Splotches of a structured nature – Michel Huelin
“Painted photographs” or “paintings of photographs,” Michel Huelin’s pieces are not only the elements of a response to those who feared that photography would kill painting one day, they also constitute fundamental work on pigment and color. For the artist is pursuing a career in painting on the sly, even if over the years he has assimilated the new technologies that the advent of the computer gradually introduced. Dividing his time for years between two distinct studios – one in Geneva for painting, the other in Lausanne for digital work – Huelin has struck a balance by producing images that are representative of our world – images infused with an artistic heritage while at the same time being anchored in the present since they are created by state-of-the-art software. These two ways of developing work – apparently mismatched, even contradictory – perfectly complement one another in fact, giving rise to novel combinations proving that despite current digital means, it is still hard to do without the direct connection with pigment when creating images.

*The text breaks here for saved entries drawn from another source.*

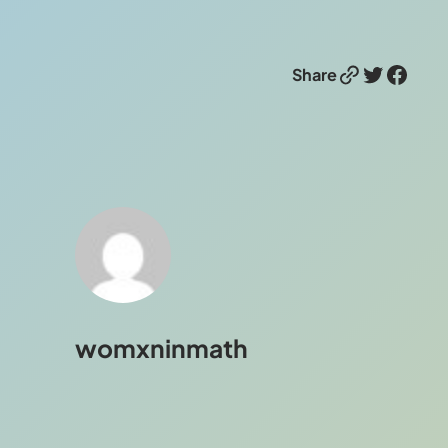
Link
Twitter
Facebook
Share
womxninmath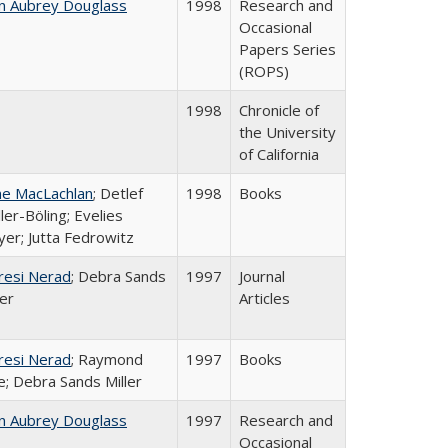
n Aubrey Douglass
1998
Research and
Occasional
Papers Series
(ROPS)
1998
Chronicle of
the University
of California
ne MacLachlan
; Detlef
1998
Books
ler-Böling; Evelies
er; Jutta Fedrowitz
resi Nerad
; Debra Sands
1997
Journal
ler
Articles
resi Nerad
; Raymond
1997
Books
e; Debra Sands Miller
n Aubrey Douglass
1997
Research and
Occasional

Extending his custom of running different visual sources into one another, Huelin’s new productions display plastic qualities that deliberately confuse our understanding of the image with an unmistakable taste for overstatement. Depth, perspective, and space are taken over at times by broad patches of paint and at other moments by a play of transparency, superimpositions, or inconsistencies becoming more or less abstract depending on the abrupt shifts of scale engineered by the artist. From splotches of paint to landscapes to decorative or structured worlds, unexpected combinations arise, pointing up the accidents – be it a splash of paint or a software glitch. The unforeseen and the improbable upend reality far from our expectations. Tinged with a dreamlike quality, these places are devoid of any human or animal presence, yet identifiable, even occasionally familiar, a horizon line often filling in for a minimal landmark or point of reference – the buildings, nevertheless, do evince human life – and yet they are never clearly defined. While Huelin’s patchworks don’t seek to develop a narrative, they do seem to belong to a register that is willingly open to projections.
Even though we confer on photography the ability to record reality, in these works it is painting, present or suggested, modified, wiped away, or left to itself, that often proves to be the most real element because of its pigment or thickness, whether actual or suggested, and because of its shadow, its memory, its brief presence there. The artist ponders the level of intelligibility of his images and the reality of the vision, a fundamental question in a society in which information circulates essentially through visual channels. Manipulation is the watchword and makes it possible not only to present the reflections of a collection of the innumerable images that have been generated by computers for years now, but also to show how colors produced in a studio can eventually stand out on a photographic print through a scan and put manual, mechanical, and digital tools on an equal footing. Michel Huelin absorbs the excess ink that is generally relegated to the status of a spill or stain and inserts it in compositions that enable technique and imagination to make nature a vast field where things come together, notably with architecture. It is an exercise that commits him to constantly pursuing one objective only, the questioning of painting.